La recente inchiesta del WSJ ha messo in luce l’accordo tra la World Liberty Financial e lo sceicco Tahnoon bin Zayed Al Nahyan, fratello del presidente degli Emirati Arabi Uniti e leader di diversi fondi di investimento, ma soprattutto consigliere per la sicurezza nazionale del Paese. Insomma, non è un semplice accordo finanziario tra due persone qualunque, ma una compravendita di eccezionale valore tra il presidente statunitense - allora in procinto di insediarsi - e il funzionario di uno Stato estero.
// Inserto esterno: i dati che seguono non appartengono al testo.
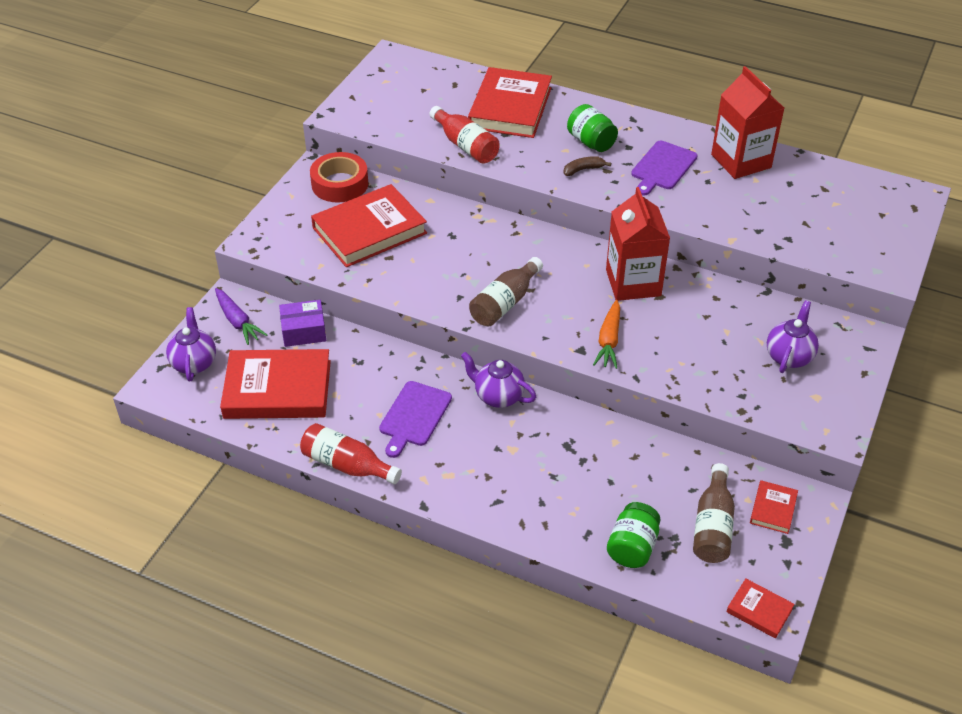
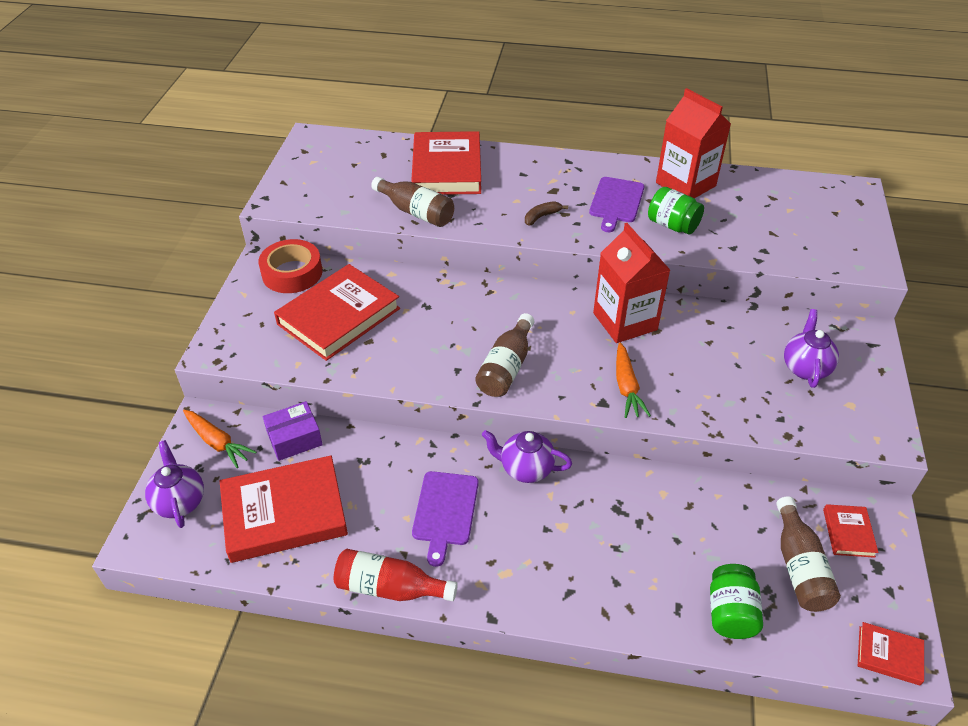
camera: 15 degrees left, 0 degrees up
(238, 321) = (218, 442): purple carrot -> orange carrot
(465, 145) = (416, 212): red bottle -> brown bottle
(591, 142) = (538, 189): green jar -> green jar (672, 225)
Il ruolo degli Emirati Arabi Uniti

Il dubbio è stato sollevato dall’opposizione, che chiede un’indagine ufficiale, ma non si può dire che la situazione sia chiara. L’analisi di Forbes ha infatti messo in luce un dato ancora più significativo dell’accordo stesso. Mentre i Trump hanno incassato più di mezzo miliardo di dollari per la cessione, di cui circa 260 milioni netti di Donald Trump, il guadagno di Tahnoon è poco chiaro. La famiglia presidenziale continua infatti a incassare il 75% dei ricavi dei token, pari alla quota posseduta prima della vendita, perché la quota acquisita dallo sceicco non include la partecipazione agli utili.
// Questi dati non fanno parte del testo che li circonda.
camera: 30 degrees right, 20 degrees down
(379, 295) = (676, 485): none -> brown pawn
Considerando quanto la vendita dei token stia arricchendo il tycoon e la sua famiglia, sembrerebbe che Tahnoon abbia calcolato male la sua strategia, ma non è nemmeno difficile pensare che ci sia dell’altro. Pur lasciando il beneficio del dubbio sull’eventuale illiceità, è innegabile che i rapporti tra le due potenze sono estremamente stretti e di reciproco vantaggio. Poco dopo l’accordo, World Liberty Financial ha lanciato la stablecoin USD1, che rappresenta quasi l’intero valore della quota emiratina, ma che a sua volta deve la sua capitalizzazione ad Abu Dhabi, almeno in parte. Si fa riferimento all’investimento da 2 miliardi di dollari in Binance fatto da Mgx, società di investimento statale degli Emirati Arabi Uniti presieduta proprio dal vice sovrano, scegliendo come valuta USD1.
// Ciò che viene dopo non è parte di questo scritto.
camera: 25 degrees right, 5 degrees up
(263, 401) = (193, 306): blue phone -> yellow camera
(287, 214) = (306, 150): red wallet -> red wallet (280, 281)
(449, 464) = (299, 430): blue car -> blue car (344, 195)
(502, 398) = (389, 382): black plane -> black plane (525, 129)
Gli accordi commerciali e diplomatici istituzionali con gli Stati Uniti si aggiungono alla ricostruzione d’insieme, tra armi, tecnologie e investimenti. Le parti, comunque, negano qualsiasi conflitto di interessi o accordo illegale, mentre l’Office of Government Ethics sollecitato dai Repubblicani non si è neanche pronunciato. Nel frattempo, è emerso anche un altro dato quantomeno curioso: un prestito di oltre 50 milioni di dollari ottenuto lo scorso anno Charles Schwab Bank su cui Trump ha tenuto la massima riservatezza anche nella documentazione di rendiconto.